Content starts

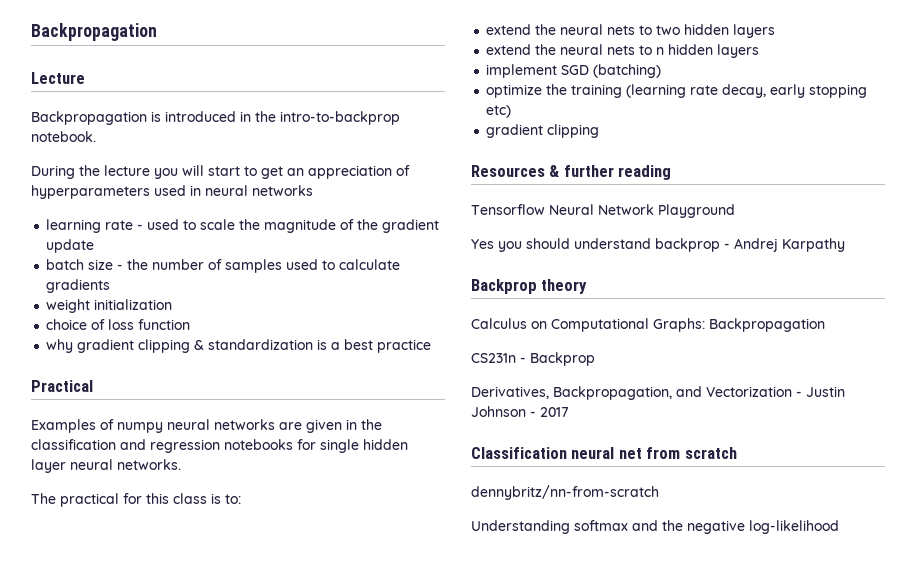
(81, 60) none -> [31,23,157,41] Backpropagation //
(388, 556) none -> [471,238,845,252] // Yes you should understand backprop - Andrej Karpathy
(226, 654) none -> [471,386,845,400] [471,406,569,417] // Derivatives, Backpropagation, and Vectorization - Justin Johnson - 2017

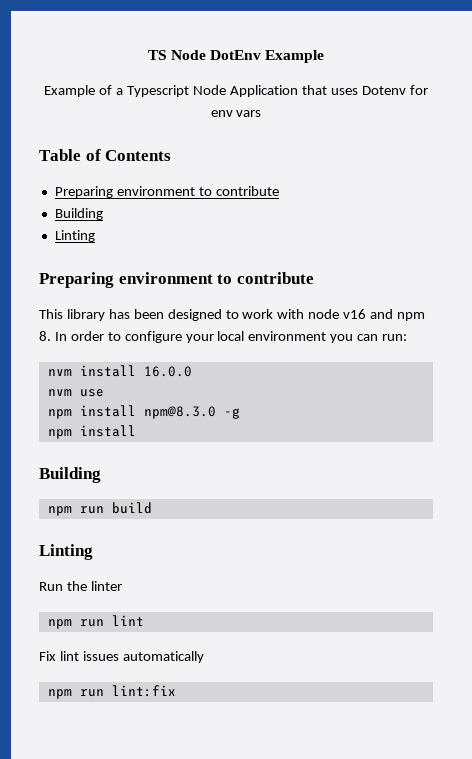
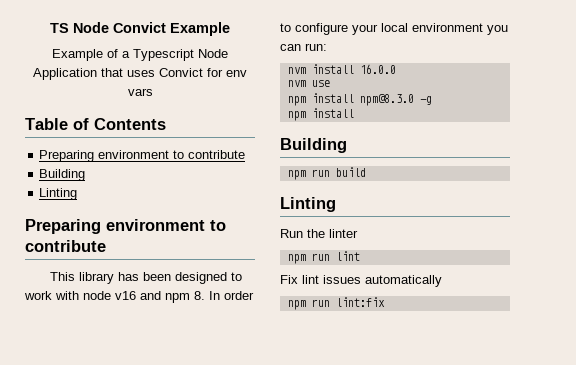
[210,50,262,60] DotEnv -> [113,22,166,33] Convict
[361,86,406,95] Dotenv -> [159,68,203,77] Convict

Content ends

● **AIM OF THE TASK**: Please copy the data above character for character, skipping any pictures.

● **ANSWER SECTION**:
(81, 60) none -> [31,23,157,41] Backpropagation //
(388, 556) none -> [471,238,845,252] // Yes you should understand backprop - Andrej Karpathy
(226, 654) none -> [471,386,845,400] [471,406,569,417] // Derivatives, Backpropagation, and Vectorization - Justin Johnson - 2017

[210,50,262,60] DotEnv -> [113,22,166,33] Convict
[361,86,406,95] Dotenv -> [159,68,203,77] Convict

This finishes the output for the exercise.